したがって、特別な事情がなければ、兄妹姉妹が別れて暮らすように個別の親権者を決める事例は多くなく、親権者を別にしてさらに特定の子の監護者を定め、兄妹姉妹が一緒に暮らせるようにするケースも極めて異例です。

しかしながら、兄弟姉妹の不分離は、幼児期や学童期において影響が強いとされ、自分で物事を判断できる年齢になるとそれほど重要視されない傾向です。

乳児と高校生など、兄弟姉妹の年齢が十分に離れていると、例えば乳児は母性優先の原則から母親が親権者、高校生は自らの意思によって父親が親権者という分け方はそれほど不思議ではなく、子への影響も小さいので許容される範囲でしょう。

基準6:面会交流への姿勢

自分が親権者になるとして、他方の親と子の面会交流に協力的であるかどうかは、親権者の指定や変更において判断基準の大きなウェイトを占めます。もちろん、相手が子を虐待するなど、面会交流を拒絶する正当な理由があれば別です。

たとえ父母に感情的な争いがあっても、面会交流は子のためと自分に言い聞かせ、相手を尊重する姿勢がなくては親権者として不適格で、別居親と子の関係性も、子に成長にとっては大切なのです。
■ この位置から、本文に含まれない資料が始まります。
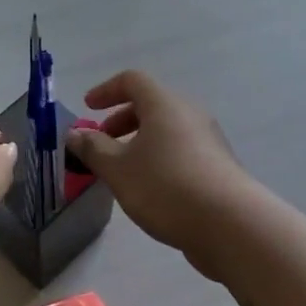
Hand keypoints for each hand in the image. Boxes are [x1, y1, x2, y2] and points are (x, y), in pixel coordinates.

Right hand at [65, 71, 256, 279]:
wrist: (230, 225)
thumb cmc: (166, 187)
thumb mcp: (118, 168)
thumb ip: (92, 148)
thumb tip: (75, 133)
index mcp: (164, 105)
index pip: (133, 81)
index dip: (107, 90)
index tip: (88, 108)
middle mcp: (190, 114)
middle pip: (152, 105)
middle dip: (121, 120)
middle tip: (101, 143)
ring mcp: (208, 140)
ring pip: (167, 130)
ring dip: (140, 142)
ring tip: (122, 171)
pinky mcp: (218, 167)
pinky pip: (181, 151)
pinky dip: (158, 158)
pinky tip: (149, 189)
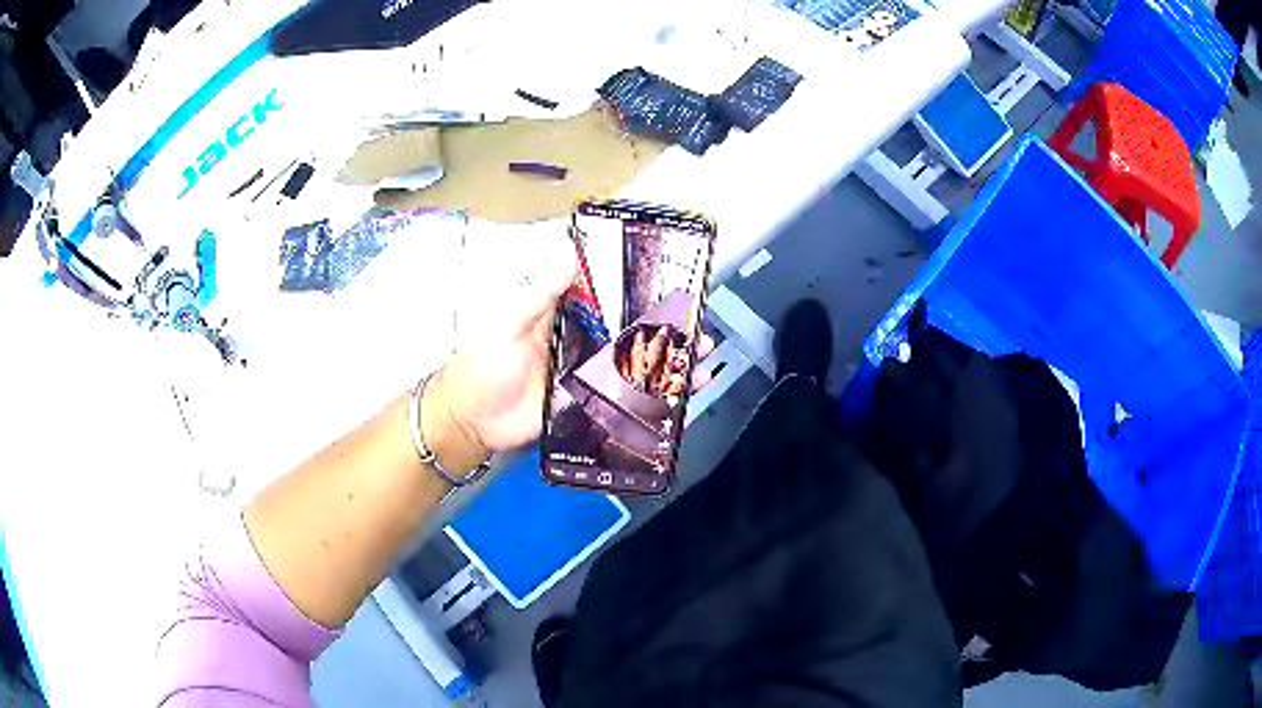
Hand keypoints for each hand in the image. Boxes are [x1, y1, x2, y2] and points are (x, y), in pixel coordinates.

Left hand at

親権者指定調停や親権者変更調停で親権を勝ち取るには、とにかく「子のために」面会交流に協力する姿勢を見せることです。むしろ他方の親に嫌悪感があることは、余計に子のためであると強調する材料にもなるでしょう。

面会交流に非協力的だと、やがて子の連れ去りに発展しやすく、家庭裁判所は面会交流が確実に担保できる親権者を選びたがります。